Exercise requirements – Below are the records; copy each line in which "within" can be found.

———

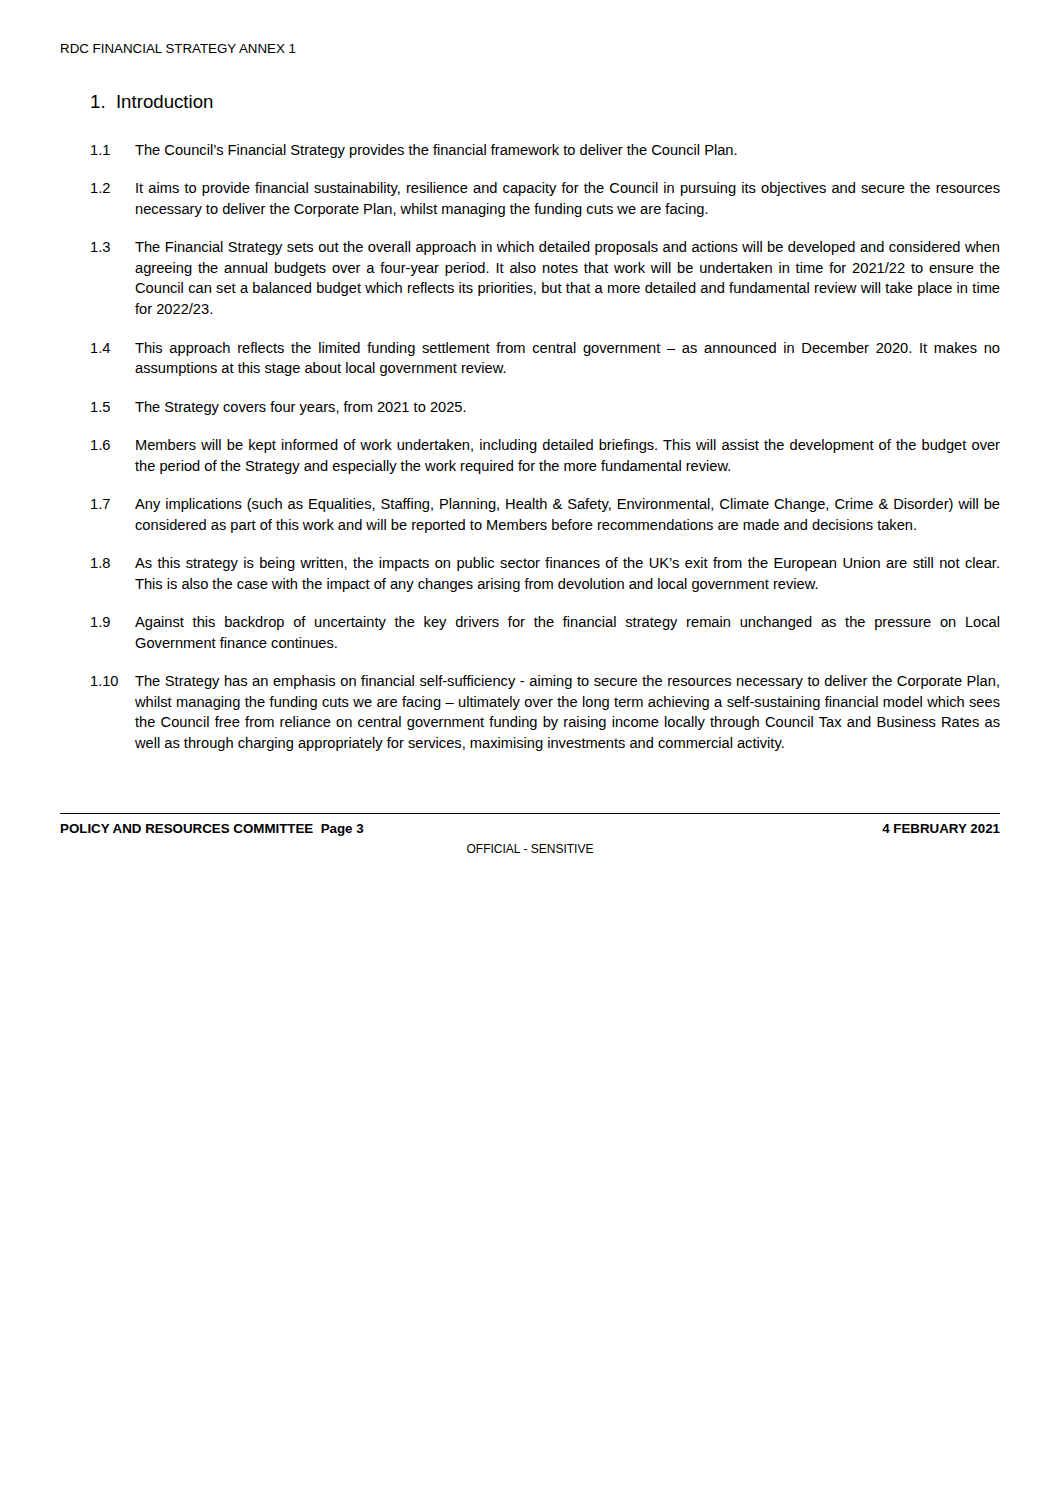RDC FINANCIAL STRATEGY ANNEX 1
1. Introduction
1.1
The Council’s Financial Strategy provides the financial framework to deliver the Council Plan.
1.2
It aims to provide financial sustainability, resilience and capacity for the Council in pursuing its objectives and secure the resources necessary to deliver the Corporate Plan, whilst managing the funding cuts we are facing.
1.3
The Financial Strategy sets out the overall approach in which detailed proposals and actions will be developed and considered when agreeing the annual budgets over a four-year period. It also notes that work will be undertaken in time for 2021/22 to ensure the Council can set a balanced budget which reflects its priorities, but that a more detailed and fundamental review will take place in time for 2022/23.
1.4
This approach reflects the limited funding settlement from central government – as announced in December 2020. It makes no assumptions at this stage about local government review.
1.5
The Strategy covers four years, from 2021 to 2025.
1.6
Members will be kept informed of work undertaken, including detailed briefings. This will assist the development of the budget over the period of the Strategy and especially the work required for the more fundamental review.
1.7
Any implications (such as Equalities, Staffing, Planning, Health & Safety, Environmental, Climate Change, Crime & Disorder) will be considered as part of this work and will be reported to Members before recommendations are made and decisions taken.
1.8
As this strategy is being written, the impacts on public sector finances of the UK’s exit from the European Union are still not clear. This is also the case with the impact of any changes arising from devolution and local government review.
1.9
Against this backdrop of uncertainty the key drivers for the financial strategy remain unchanged as the pressure on Local Government finance continues.
1.10
The Strategy has an emphasis on financial self-sufficiency - aiming to secure the resources necessary to deliver the Corporate Plan, whilst managing the funding cuts we are facing – ultimately over the long term achieving a self-sustaining financial model which sees the Council free from reliance on central government funding by raising income locally through Council Tax and Business Rates as well as through charging appropriately for services, maximising investments and commercial activity.
POLICY AND RESOURCES COMMITTEE Page 3 4 FEBRUARY 2021
OFFICIAL - SENSITIVE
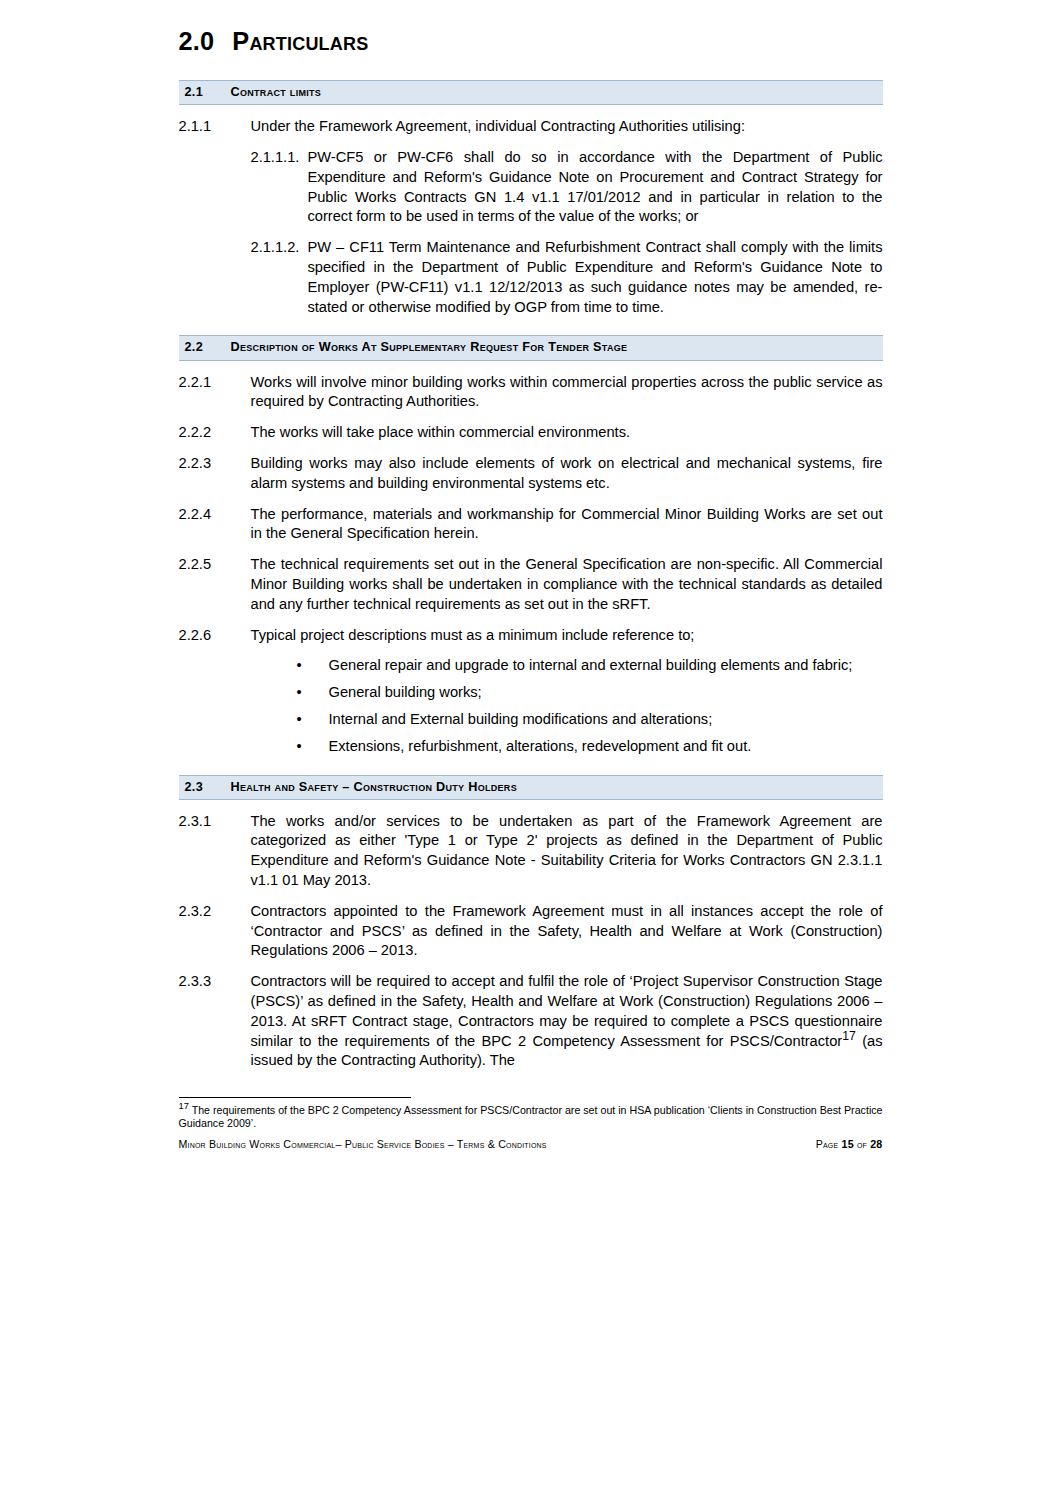2.0 Particulars
2.1 Contract limits
2.1.1
Under the Framework Agreement, individual Contracting Authorities utilising:
2.1.1.1.
PW-CF5 or PW-CF6 shall do so in accordance with the Department of Public Expenditure and Reform's Guidance Note on Procurement and Contract Strategy for Public Works Contracts GN 1.4 v1.1 17/01/2012 and in particular in relation to the correct form to be used in terms of the value of the works; or
2.1.1.2.
PW – CF11 Term Maintenance and Refurbishment Contract shall comply with the limits specified in the Department of Public Expenditure and Reform's Guidance Note to Employer (PW-CF11) v1.1 12/12/2013 as such guidance notes may be amended, re-stated or otherwise modified by OGP from time to time.
2.2 Description of Works At Supplementary Request For Tender Stage
2.2.1
Works will involve minor building works within commercial properties across the public service as required by Contracting Authorities.
2.2.2
The works will take place within commercial environments.
2.2.3
Building works may also include elements of work on electrical and mechanical systems, fire alarm systems and building environmental systems etc.
2.2.4
The performance, materials and workmanship for Commercial Minor Building Works are set out in the General Specification herein.
2.2.5
The technical requirements set out in the General Specification are non-specific. All Commercial Minor Building works shall be undertaken in compliance with the technical standards as detailed and any further technical requirements as set out in the sRFT.
2.2.6
Typical project descriptions must as a minimum include reference to;
General repair and upgrade to internal and external building elements and fabric;
General building works;
Internal and External building modifications and alterations;
Extensions, refurbishment, alterations, redevelopment and fit out.
2.3 Health and Safety – Construction Duty Holders
2.3.1
The works and/or services to be undertaken as part of the Framework Agreement are categorized as either 'Type 1 or Type 2' projects as defined in the Department of Public Expenditure and Reform's Guidance Note - Suitability Criteria for Works Contractors GN 2.3.1.1 v1.1 01 May 2013.
2.3.2
Contractors appointed to the Framework Agreement must in all instances accept the role of ‘Contractor and PSCS’ as defined in the Safety, Health and Welfare at Work (Construction) Regulations 2006 – 2013.
2.3.3
Contractors will be required to accept and fulfil the role of ‘Project Supervisor Construction Stage (PSCS)’ as defined in the Safety, Health and Welfare at Work (Construction) Regulations 2006 – 2013. At sRFT Contract stage, Contractors may be required to complete a PSCS questionnaire similar to the requirements of the BPC 2 Competency Assessment for PSCS/Contractor17 (as issued by the Contracting Authority). The
17 The requirements of the BPC 2 Competency Assessment for PSCS/Contractor are set out in HSA publication ‘Clients in Construction Best Practice Guidance 2009’.
Minor Building Works Commercial– Public Service Bodies – Terms & Conditions
Page 15 of 28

———

Answer to this problem –
Works will involve minor building works within commercial properties across the public service as required by Contracting Authorities.
The works will take place within commercial environments.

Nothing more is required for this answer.